3 min read

Simple example of fitting splines with mixed models

I thought it might be value to provide some code showing how splines can be fit using mixed models.

library(tidyverse)
## Warning: package 'tidyverse' was built under R version 3.4.4
## -- Attaching packages ------------------------------------------------------------------------------------------------ tidyverse 1.2.1 --
## v ggplot2 3.0.0     v purrr   0.2.5
## v tibble  1.4.2     v dplyr   0.7.6
## v tidyr   0.8.0     v stringr 1.3.1
## v readr   1.1.1     v forcats 0.2.0
## Warning: package 'ggplot2' was built under R version 3.4.4
## Warning: package 'readr' was built under R version 3.4.4
## Warning: package 'purrr' was built under R version 3.4.4
## Warning: package 'dplyr' was built under R version 3.4.4
## Warning: package 'stringr' was built under R version 3.4.4
## -- Conflicts --------------------------------------------------------------------------------------------------- tidyverse_conflicts() --
## x dplyr::filter() masks stats::filter()
## x dplyr::lag()    masks stats::lag()
library(nlme)
## 
## Attaching package: 'nlme'
## The following object is masked from 'package:dplyr':
## 
##     collapse
library(splines)
library(mgcv)
## This is mgcv 1.8-23. For overview type 'help("mgcv-package")'.
####Options----
theme_set(theme_bw())
## Parsed with column specification:
## cols(
##   range = col_integer(),
##   logratio = col_double()
## )

Basis functions

####Create Basis Functions----
#Number of knots
knot_num <- 20
#Location of knots
knot_loc <- quantile(unique(data$range),
                                         #select quantiles except 1st (0) and last (1)
                                         seq(0,1, length= (knot_num + 2))[-c(1,(knot_num + 2))])

#Boundaries
a <- 1.01*min(data$range) - 0.01*max(data$range) 
b <- 1.01*max(data$range) - 0.01*min(data$range)

#B spline
basis_func <- bs(data$range, Boundary.knots = c(a,b), knots = knot_loc, degree = 3)
#Natural spline
basis_func2 <- ns(data$range, Boundary.knots = c(a,b), knots = knot_loc, df = 4)

Fit Mixed Models

####Fit mixed Model----
intercept <- rep(1, length(data$range))

fit <- lme(logratio ~ range, data = data,
                     random = list(intercept = pdIdent(~-1+basis_func)))

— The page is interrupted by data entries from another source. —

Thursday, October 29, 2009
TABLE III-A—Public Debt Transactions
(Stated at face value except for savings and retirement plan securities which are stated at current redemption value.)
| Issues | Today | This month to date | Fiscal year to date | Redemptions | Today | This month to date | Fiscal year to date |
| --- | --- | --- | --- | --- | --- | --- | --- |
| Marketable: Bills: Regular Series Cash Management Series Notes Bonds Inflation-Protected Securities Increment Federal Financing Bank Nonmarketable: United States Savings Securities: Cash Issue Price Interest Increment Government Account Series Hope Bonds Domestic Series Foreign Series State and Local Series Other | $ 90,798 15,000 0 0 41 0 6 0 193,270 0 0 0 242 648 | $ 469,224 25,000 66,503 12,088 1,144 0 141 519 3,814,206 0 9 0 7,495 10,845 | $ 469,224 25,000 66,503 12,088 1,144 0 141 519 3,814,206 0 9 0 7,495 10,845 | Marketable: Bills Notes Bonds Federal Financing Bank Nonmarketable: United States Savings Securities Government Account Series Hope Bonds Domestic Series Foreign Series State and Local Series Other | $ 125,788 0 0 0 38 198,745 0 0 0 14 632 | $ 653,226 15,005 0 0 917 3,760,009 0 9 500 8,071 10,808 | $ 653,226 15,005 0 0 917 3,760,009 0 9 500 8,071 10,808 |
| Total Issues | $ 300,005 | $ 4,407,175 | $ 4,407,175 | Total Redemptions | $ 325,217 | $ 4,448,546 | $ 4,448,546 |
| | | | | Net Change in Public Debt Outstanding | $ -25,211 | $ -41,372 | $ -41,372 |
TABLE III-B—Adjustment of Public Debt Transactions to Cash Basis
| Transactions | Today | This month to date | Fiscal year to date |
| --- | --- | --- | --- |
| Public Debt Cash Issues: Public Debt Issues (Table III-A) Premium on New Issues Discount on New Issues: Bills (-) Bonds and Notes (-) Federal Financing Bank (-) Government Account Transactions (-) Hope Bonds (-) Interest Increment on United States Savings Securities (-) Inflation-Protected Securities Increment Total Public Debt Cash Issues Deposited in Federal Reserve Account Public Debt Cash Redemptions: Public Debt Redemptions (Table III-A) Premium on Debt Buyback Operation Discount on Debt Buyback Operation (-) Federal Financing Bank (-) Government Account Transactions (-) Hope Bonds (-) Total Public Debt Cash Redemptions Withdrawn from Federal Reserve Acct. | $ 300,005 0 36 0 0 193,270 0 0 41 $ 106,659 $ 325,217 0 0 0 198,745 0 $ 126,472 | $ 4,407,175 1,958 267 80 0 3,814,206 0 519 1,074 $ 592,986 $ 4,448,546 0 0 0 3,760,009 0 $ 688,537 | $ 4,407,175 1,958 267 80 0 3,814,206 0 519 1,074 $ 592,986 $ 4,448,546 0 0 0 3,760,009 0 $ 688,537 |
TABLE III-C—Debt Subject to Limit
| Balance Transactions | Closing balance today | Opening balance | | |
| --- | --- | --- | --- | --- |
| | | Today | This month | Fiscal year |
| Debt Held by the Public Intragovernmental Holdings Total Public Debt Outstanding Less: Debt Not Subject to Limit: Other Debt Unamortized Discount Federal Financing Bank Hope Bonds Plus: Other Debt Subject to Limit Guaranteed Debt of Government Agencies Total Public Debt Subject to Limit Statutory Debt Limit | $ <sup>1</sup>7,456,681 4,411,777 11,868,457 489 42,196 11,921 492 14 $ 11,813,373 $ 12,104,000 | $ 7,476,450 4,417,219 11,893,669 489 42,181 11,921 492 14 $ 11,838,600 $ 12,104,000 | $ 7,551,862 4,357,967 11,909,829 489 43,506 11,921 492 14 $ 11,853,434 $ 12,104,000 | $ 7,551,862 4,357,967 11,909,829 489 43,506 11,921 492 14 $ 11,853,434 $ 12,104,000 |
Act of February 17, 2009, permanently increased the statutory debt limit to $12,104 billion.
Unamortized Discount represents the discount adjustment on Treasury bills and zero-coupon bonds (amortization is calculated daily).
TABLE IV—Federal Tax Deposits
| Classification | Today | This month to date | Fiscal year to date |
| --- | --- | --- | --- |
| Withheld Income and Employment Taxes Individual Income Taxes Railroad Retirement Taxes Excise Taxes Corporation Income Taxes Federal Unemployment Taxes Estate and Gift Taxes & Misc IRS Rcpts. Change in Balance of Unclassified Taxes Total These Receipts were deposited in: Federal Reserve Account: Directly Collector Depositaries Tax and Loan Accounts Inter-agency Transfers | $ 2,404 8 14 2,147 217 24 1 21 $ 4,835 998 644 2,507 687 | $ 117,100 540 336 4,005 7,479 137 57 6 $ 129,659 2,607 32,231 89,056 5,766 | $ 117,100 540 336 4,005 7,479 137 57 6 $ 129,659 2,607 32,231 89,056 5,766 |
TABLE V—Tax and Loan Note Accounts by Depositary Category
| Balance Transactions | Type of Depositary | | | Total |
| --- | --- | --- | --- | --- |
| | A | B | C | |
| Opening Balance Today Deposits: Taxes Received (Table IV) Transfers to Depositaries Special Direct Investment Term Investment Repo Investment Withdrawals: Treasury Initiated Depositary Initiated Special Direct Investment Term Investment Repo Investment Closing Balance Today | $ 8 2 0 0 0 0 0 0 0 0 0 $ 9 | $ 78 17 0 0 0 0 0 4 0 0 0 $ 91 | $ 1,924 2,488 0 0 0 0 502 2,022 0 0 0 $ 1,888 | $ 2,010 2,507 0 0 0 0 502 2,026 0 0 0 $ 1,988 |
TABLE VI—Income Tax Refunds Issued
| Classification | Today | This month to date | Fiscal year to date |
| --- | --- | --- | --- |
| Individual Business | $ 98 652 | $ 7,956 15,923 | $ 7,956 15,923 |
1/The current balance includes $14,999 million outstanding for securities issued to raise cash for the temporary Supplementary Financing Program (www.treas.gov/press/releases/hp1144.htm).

fit2 <- lme(logratio ~ range, data = data,
                     random = list(intercept = pdIdent(~-1+basis_func2)))

#estimates
#B spline
beta_hat <- fit$coef$fixed

u_hat <- unlist(fit$coef$random)

sigma_square_e <- fit$sigma^2

sigma_square_u <- as.numeric(VarCorr(fit)[1,1])

#Natural Spline
beta_hat2 <- fit2$coef$fixed

u_hat2 <- unlist(fit2$coef$random)

sigma_square_e2 <- fit2$sigma^2

sigma_square_u2 <- as.numeric(VarCorr(fit2)[1,1])

Plot

#####Plot fit on a grid-----
# create the grid where you want to plot the function
grid_x <- seq(a,b, length = 1001)
#nx2 matrix of vector of 1s and values of grid
x_vals <- cbind(rep(1,1001),grid_x) 
#grid basis function
basis_func_grid <- bs(grid_x, Boundary.knots = c(a,b), knots = knot_loc, degree = 3)
basis_func_grid2 <- ns(grid_x, Boundary.knots = c(a,b), knots = knot_loc, df = 4)
# Get the function fit to the grid
grid_fit <- as.vector(x_vals%*%beta_hat + basis_func_grid%*%u_hat)
grid_fit2 <- as.vector(x_vals%*%beta_hat2 + basis_func_grid2%*%u_hat2)
#mgcv fit
gam_fit <- gam(logratio ~ s(range, bs = "cr", k = 20), method = "REML", data = data)
gam_grid <- predict(gam_fit, newdata = data.frame(range = grid_x))

#Plot smooth curves
spline_data <- data_frame(grid_x, grid_fit, grid_fit2, gam_grid)

data %>% ggplot(aes(x = range, y = logratio)) + geom_point() +
    geom_line(data = spline_data, aes(x = grid_x, y = grid_fit, color = "Natural Spline"), size = 1) +
    geom_line(data = spline_data, aes(x = grid_x, y = grid_fit2, color = "B Spline"), size = 1) +
  geom_line(data = spline_data, aes(x = grid_x, y = gam_grid, color = "GAM"), size = 1) +
  scale_color_discrete(name = "Spline Types")